--- begin DATASET RECORDS ---

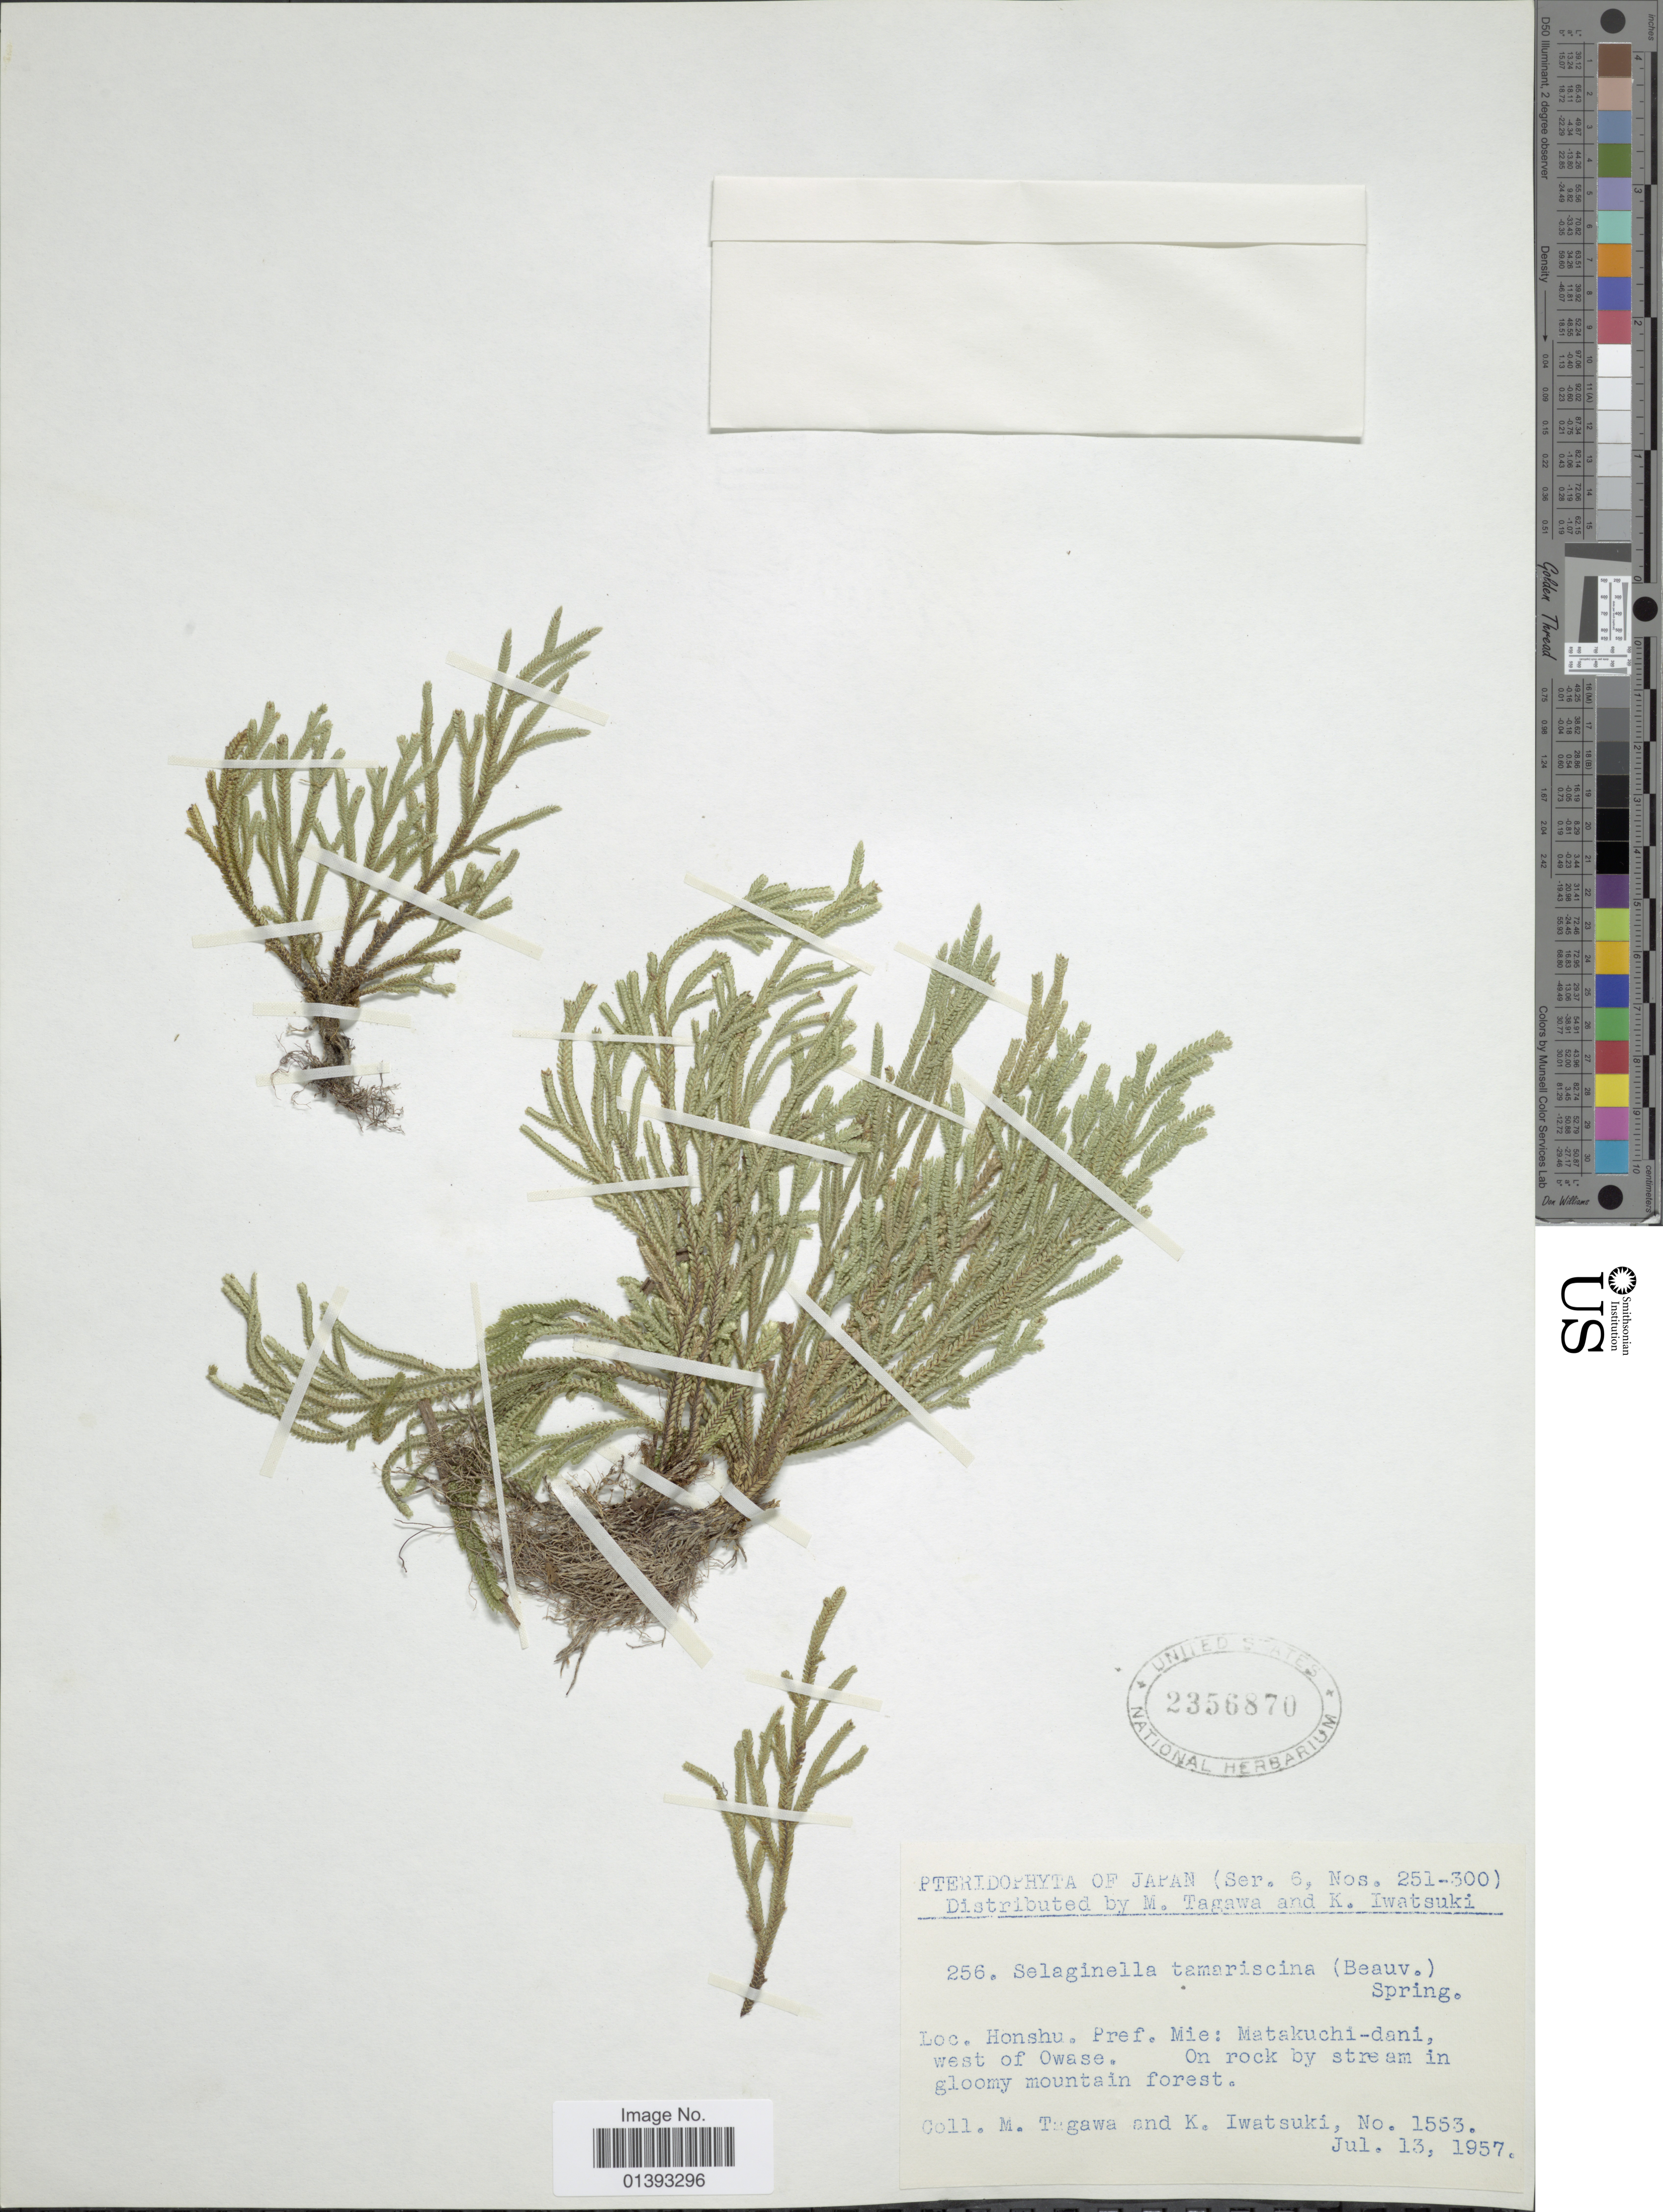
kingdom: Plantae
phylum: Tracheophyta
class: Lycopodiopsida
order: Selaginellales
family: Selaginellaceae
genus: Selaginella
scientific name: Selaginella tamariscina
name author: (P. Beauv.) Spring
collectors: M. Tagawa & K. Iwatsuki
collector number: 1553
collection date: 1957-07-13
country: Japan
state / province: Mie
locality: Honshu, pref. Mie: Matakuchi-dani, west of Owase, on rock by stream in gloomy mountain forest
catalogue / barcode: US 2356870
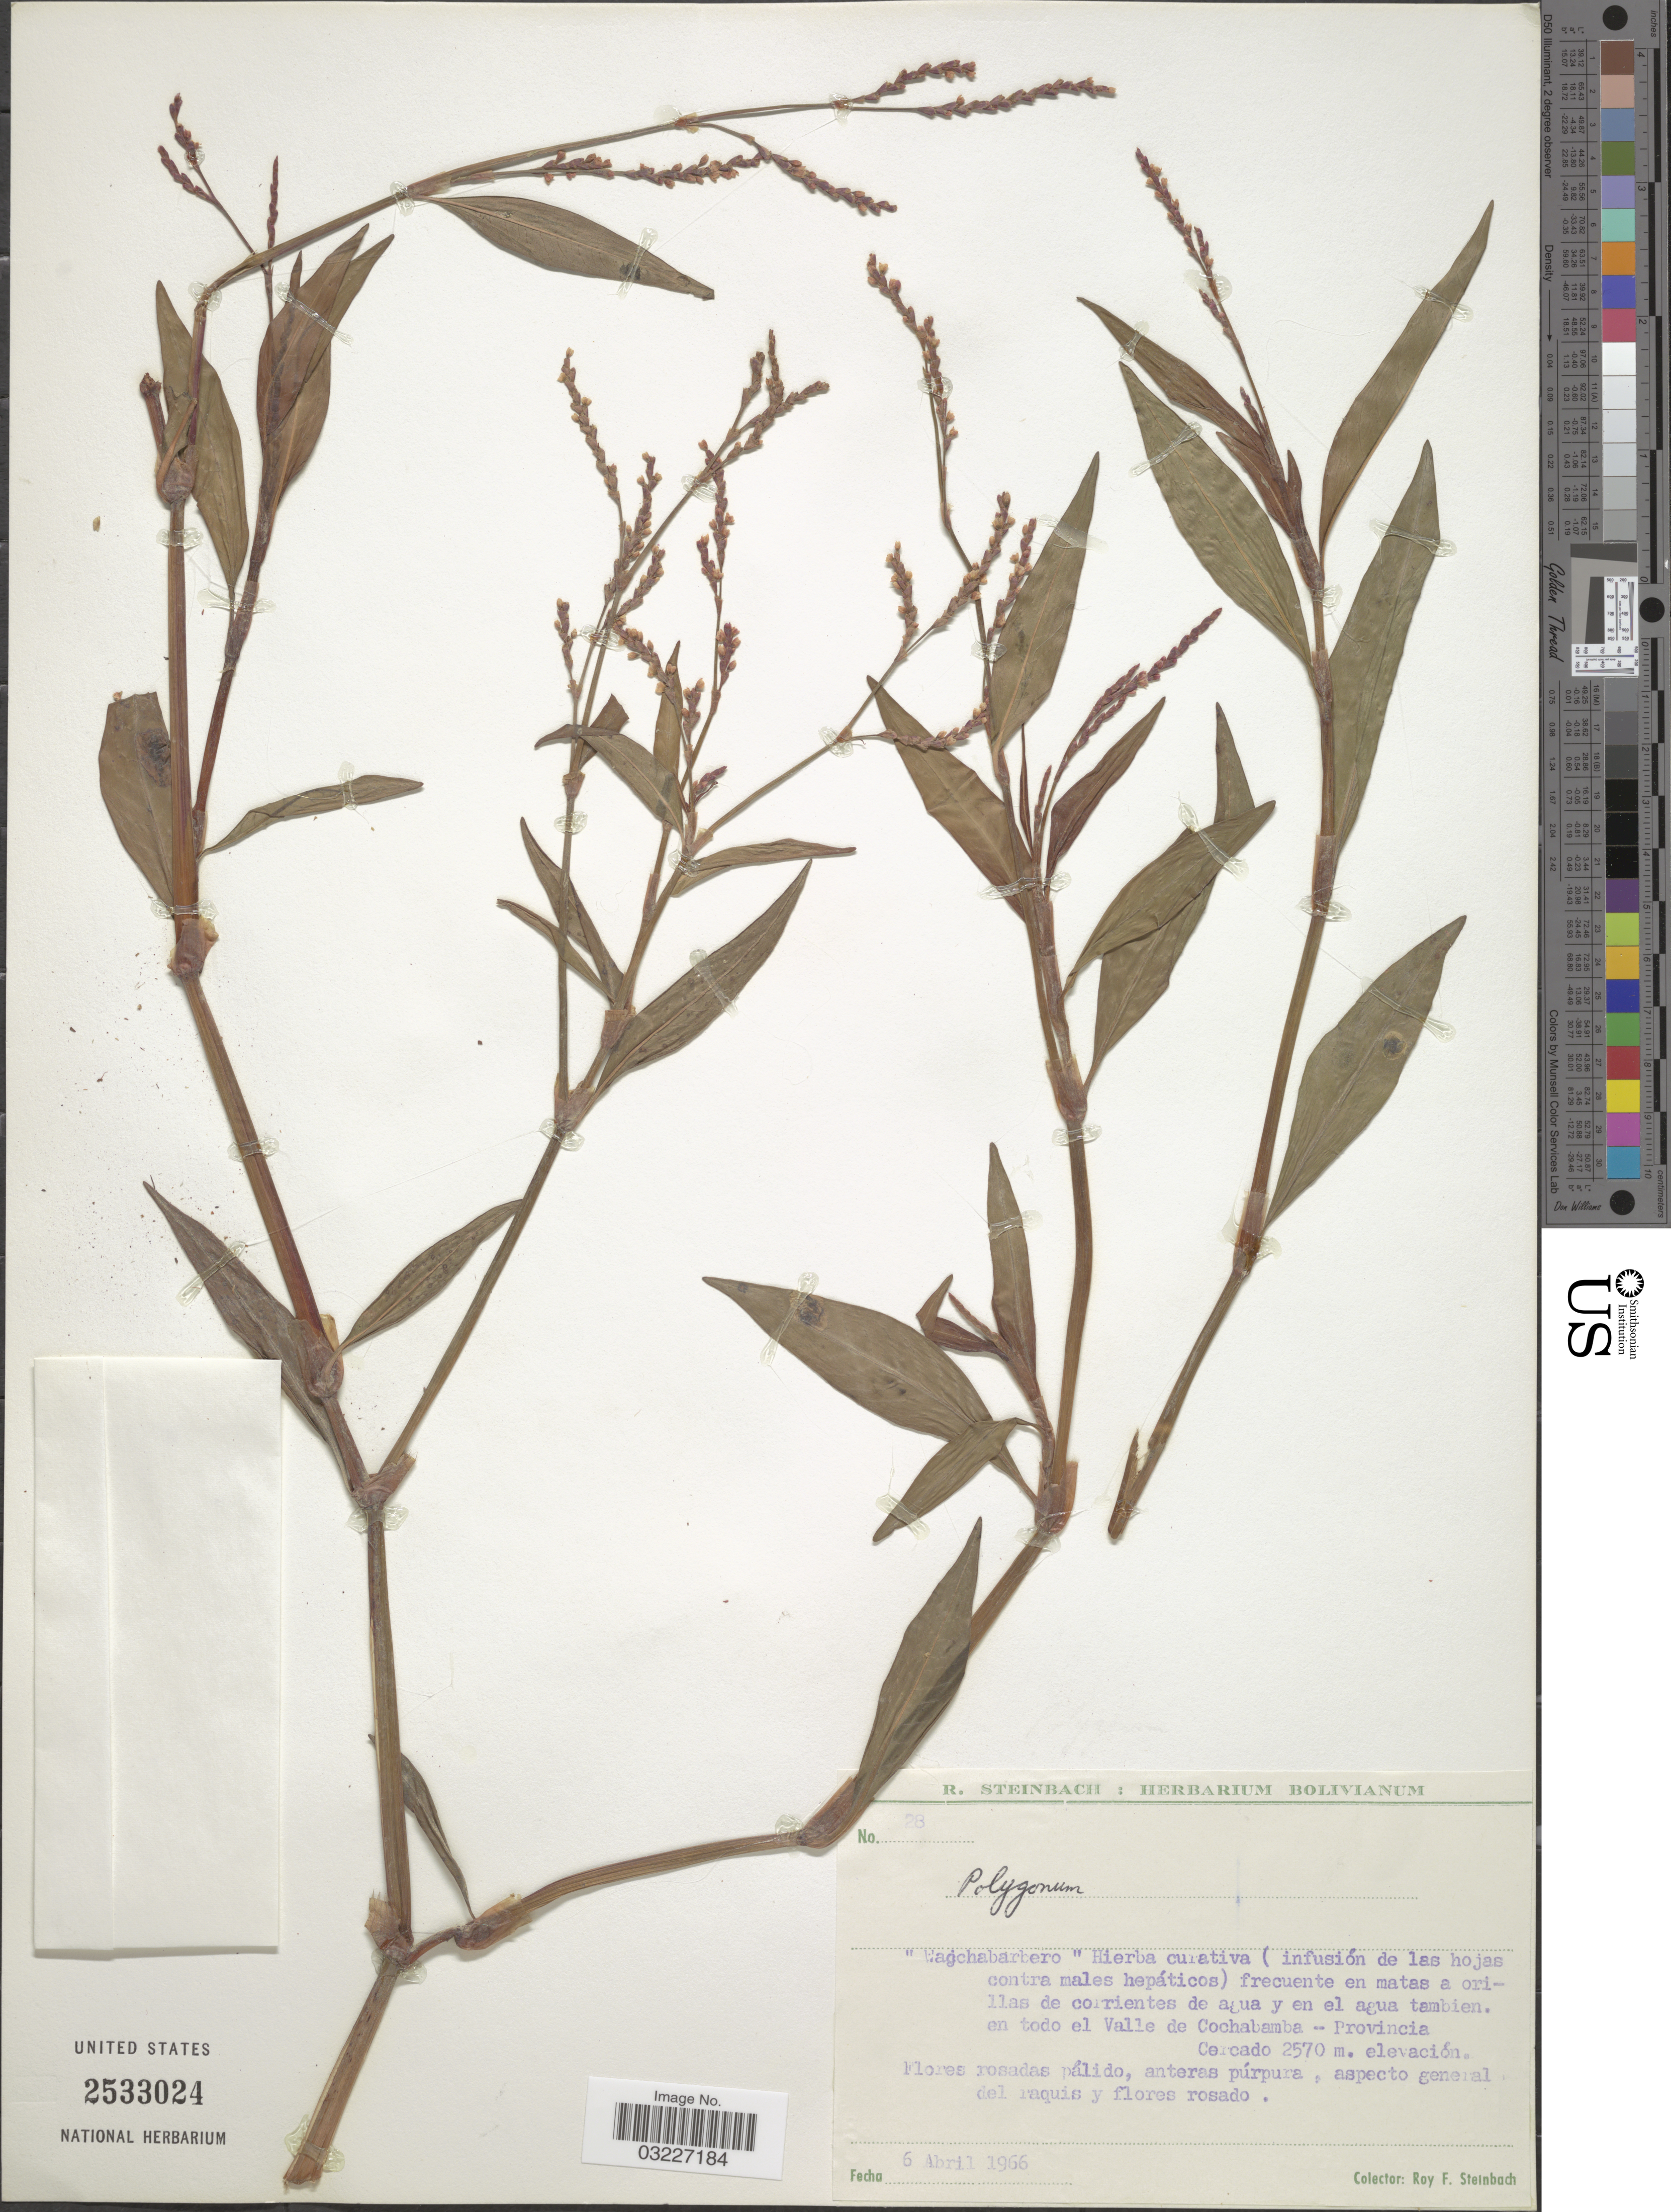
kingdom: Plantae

--- end DATASET RECORDS ---

EXERCISE TASK =
Reproduce every line above word for word, leaving out the pictures.

SOLUTION TO THE PROBLEM =
kingdom: Plantae
phylum: Tracheophyta
class: Lycopodiopsida
order: Selaginellales
family: Selaginellaceae
genus: Selaginella
scientific name: Selaginella tamariscina
name author: (P. Beauv.) Spring
collectors: M. Tagawa & K. Iwatsuki
collector number: 1553
collection date: 1957-07-13
country: Japan
state / province: Mie
locality: Honshu, pref. Mie: Matakuchi-dani, west of Owase, on rock by stream in gloomy mountain forest
catalogue / barcode: US 2356870
kingdom: Plantae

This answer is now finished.